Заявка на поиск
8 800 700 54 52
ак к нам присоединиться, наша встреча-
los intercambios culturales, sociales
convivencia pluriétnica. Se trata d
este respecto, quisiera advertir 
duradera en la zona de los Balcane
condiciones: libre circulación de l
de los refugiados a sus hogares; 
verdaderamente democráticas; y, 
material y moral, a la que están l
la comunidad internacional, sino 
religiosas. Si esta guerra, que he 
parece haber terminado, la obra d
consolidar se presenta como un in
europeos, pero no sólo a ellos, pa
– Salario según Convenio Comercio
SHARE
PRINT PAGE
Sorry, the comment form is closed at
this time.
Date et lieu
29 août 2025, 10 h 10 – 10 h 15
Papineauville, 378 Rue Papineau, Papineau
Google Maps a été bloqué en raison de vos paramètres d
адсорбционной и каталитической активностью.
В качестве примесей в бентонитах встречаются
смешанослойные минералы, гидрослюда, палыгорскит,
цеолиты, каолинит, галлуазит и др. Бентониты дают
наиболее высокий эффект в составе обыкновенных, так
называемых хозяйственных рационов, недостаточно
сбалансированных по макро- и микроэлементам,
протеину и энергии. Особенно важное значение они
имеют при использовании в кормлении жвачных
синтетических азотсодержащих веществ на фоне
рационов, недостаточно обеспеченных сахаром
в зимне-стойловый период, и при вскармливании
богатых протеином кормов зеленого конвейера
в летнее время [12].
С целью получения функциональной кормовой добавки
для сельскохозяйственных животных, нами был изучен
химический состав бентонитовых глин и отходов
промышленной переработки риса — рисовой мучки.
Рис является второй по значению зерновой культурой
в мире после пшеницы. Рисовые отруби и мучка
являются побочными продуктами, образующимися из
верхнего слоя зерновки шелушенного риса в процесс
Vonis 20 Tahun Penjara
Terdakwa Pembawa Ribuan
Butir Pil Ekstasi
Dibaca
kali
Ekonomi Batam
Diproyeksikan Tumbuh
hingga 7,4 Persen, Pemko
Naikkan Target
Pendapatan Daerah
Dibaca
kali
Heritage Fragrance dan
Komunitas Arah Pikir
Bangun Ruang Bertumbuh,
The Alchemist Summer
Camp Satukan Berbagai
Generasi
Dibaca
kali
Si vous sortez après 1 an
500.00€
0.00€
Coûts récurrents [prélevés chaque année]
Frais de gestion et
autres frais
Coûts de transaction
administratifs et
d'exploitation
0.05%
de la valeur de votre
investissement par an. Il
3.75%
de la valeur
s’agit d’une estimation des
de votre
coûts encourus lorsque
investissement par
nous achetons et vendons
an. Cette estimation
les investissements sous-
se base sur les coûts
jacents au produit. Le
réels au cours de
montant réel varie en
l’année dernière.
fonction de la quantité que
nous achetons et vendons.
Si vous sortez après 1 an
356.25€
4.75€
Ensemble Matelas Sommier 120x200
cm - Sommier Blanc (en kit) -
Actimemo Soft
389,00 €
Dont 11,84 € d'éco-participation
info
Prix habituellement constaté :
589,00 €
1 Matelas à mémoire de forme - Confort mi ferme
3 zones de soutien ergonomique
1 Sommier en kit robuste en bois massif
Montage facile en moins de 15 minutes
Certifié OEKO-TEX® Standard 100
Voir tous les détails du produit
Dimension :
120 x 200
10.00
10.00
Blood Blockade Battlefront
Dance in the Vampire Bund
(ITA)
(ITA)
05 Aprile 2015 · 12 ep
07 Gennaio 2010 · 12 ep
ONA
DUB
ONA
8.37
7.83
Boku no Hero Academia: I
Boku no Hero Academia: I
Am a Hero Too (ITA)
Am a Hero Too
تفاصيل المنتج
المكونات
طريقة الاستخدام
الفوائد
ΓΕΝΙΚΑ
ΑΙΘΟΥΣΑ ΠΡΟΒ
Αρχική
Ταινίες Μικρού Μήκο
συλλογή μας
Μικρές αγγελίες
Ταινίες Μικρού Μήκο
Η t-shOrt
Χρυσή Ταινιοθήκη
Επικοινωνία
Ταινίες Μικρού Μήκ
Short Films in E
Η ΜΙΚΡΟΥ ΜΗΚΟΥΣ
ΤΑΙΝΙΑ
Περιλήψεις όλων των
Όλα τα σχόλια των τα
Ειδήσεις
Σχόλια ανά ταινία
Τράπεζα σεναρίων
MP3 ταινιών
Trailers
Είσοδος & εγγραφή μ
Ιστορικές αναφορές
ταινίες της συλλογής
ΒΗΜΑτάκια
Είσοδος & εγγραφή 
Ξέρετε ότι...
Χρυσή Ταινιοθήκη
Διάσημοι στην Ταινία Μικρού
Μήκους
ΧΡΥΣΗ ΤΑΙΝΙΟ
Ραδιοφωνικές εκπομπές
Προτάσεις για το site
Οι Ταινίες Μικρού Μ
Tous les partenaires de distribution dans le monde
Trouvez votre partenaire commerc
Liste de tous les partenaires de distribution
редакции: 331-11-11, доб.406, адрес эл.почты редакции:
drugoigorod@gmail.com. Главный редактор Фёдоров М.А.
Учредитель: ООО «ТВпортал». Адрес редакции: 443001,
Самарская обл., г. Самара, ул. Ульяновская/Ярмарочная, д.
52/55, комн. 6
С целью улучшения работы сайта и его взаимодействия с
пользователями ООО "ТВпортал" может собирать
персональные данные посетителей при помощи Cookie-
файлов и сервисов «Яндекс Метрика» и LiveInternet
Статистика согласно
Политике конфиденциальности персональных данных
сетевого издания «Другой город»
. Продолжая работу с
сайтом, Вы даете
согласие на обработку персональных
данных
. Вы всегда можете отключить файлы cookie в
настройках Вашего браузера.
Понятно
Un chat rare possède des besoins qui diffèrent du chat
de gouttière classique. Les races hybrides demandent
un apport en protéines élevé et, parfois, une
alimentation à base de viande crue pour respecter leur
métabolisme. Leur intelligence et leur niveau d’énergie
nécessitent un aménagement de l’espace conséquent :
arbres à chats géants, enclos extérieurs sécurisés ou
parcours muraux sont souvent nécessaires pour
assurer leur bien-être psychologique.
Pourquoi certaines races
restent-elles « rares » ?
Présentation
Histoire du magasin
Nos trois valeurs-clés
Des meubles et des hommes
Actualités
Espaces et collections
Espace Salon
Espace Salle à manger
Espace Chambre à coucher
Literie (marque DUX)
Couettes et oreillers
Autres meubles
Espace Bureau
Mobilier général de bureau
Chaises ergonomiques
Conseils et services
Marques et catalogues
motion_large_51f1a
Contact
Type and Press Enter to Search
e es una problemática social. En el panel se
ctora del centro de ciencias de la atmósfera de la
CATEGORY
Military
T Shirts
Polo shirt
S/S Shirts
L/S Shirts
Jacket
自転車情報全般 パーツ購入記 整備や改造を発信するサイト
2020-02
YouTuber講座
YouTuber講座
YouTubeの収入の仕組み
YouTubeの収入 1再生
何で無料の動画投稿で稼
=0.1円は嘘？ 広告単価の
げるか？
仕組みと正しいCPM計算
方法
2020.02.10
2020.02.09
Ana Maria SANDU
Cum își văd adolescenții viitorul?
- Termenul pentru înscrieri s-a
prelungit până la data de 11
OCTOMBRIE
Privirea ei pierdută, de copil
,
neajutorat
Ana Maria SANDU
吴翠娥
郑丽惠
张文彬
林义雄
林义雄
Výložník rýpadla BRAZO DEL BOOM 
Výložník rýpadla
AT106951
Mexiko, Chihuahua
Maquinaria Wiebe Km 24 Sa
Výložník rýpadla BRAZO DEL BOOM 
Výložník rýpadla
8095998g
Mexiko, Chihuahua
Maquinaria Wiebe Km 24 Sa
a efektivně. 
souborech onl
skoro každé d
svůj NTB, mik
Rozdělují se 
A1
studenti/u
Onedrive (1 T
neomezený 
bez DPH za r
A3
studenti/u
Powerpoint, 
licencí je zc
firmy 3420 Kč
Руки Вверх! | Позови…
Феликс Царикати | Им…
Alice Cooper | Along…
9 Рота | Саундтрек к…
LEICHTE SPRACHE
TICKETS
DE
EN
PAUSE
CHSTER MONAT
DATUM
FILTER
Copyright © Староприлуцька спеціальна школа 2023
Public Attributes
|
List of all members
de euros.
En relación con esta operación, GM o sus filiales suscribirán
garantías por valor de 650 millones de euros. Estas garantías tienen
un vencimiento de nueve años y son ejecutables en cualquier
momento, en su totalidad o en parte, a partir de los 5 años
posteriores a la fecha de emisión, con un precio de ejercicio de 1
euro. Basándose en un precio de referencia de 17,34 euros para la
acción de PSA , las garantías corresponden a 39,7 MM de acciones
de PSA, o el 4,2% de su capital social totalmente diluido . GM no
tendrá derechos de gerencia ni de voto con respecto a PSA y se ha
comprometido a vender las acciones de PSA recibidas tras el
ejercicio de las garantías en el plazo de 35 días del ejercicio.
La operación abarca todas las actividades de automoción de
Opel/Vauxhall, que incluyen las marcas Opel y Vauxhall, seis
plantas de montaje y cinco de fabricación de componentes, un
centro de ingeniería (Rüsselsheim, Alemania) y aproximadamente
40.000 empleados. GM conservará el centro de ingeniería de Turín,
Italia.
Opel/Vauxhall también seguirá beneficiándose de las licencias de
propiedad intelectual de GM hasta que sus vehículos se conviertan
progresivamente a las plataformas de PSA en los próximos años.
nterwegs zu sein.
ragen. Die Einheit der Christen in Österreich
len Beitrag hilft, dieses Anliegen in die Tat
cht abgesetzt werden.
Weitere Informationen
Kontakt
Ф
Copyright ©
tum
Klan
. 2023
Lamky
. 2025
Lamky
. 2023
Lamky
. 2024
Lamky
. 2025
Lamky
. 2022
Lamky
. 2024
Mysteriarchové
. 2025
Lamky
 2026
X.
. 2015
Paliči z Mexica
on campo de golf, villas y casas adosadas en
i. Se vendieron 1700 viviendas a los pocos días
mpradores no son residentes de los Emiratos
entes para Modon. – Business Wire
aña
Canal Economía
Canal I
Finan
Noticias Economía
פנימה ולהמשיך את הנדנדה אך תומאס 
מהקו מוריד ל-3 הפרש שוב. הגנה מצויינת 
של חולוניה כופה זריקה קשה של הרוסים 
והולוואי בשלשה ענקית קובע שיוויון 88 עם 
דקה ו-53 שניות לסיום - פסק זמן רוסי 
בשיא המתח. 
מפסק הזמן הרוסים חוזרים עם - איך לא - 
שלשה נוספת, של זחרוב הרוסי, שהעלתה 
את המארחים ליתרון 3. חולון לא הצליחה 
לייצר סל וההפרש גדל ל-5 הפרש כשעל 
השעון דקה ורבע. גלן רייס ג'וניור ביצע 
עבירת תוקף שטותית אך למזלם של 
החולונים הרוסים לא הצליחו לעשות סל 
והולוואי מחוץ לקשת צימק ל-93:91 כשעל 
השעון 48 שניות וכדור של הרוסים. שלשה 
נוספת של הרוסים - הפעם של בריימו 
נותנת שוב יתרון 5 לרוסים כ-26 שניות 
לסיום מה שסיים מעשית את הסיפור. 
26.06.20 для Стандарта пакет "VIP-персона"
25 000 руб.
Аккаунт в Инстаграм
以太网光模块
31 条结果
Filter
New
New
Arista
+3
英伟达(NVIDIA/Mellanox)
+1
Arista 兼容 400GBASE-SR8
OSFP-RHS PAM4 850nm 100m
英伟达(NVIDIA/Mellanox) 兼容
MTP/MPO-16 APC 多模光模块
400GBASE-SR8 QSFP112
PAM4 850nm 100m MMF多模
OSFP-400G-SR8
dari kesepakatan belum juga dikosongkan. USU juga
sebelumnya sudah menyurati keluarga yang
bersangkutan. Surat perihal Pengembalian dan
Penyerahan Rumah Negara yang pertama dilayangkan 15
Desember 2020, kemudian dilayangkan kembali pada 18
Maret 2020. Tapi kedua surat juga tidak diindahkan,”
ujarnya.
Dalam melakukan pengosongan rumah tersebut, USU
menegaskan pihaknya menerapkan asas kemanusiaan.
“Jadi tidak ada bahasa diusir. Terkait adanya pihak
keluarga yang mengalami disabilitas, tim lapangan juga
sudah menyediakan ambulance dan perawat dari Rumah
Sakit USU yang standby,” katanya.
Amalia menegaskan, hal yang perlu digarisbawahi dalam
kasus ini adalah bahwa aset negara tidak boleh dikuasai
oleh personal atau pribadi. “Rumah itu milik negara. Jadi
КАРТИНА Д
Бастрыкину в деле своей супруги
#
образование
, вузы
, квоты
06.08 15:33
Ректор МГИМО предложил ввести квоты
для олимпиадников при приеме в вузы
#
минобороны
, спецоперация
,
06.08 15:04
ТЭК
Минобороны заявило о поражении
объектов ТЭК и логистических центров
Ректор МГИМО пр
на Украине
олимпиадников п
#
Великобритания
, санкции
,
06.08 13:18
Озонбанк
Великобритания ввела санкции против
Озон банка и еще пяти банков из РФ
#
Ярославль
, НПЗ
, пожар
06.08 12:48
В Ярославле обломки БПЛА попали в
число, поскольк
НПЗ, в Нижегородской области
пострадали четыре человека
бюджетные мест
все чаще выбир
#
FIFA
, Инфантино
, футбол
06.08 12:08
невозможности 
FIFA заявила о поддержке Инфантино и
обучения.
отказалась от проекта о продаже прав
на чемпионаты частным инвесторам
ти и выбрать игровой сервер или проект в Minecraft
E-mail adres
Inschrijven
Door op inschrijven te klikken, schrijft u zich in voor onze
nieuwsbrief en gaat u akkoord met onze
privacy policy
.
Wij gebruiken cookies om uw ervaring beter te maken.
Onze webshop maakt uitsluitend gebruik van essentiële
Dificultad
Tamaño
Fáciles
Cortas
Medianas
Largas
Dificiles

^^^^

EXERCISE PROMPT
Please give again the lines above between the line holding "Coûts récurrents [prélevés chaque année]" and the line holding "07 Gennaio 2010 · 12 ep", inclusive, exactly as they are and with nothing added.

SOLUTION BELOW
Coûts récurrents [prélevés chaque année]
Frais de gestion et
autres frais
Coûts de transaction
administratifs et
d'exploitation
0.05%
de la valeur de votre
investissement par an. Il
3.75%
de la valeur
s’agit d’une estimation des
de votre
coûts encourus lorsque
investissement par
nous achetons et vendons
an. Cette estimation
les investissements sous-
se base sur les coûts
jacents au produit. Le
réels au cours de
montant réel varie en
l’année dernière.
fonction de la quantité que
nous achetons et vendons.
Si vous sortez après 1 an
356.25€
4.75€
Ensemble Matelas Sommier 120x200
cm - Sommier Blanc (en kit) -
Actimemo Soft
389,00 €
Dont 11,84 € d'éco-participation
info
Prix habituellement constaté :
589,00 €
1 Matelas à mémoire de forme - Confort mi ferme
3 zones de soutien ergonomique
1 Sommier en kit robuste en bois massif
Montage facile en moins de 15 minutes
Certifié OEKO-TEX® Standard 100
Voir tous les détails du produit
Dimension :
120 x 200
10.00
10.00
Blood Blockade Battlefront
Dance in the Vampire Bund
(ITA)
(ITA)
05 Aprile 2015 · 12 ep
07 Gennaio 2010 · 12 ep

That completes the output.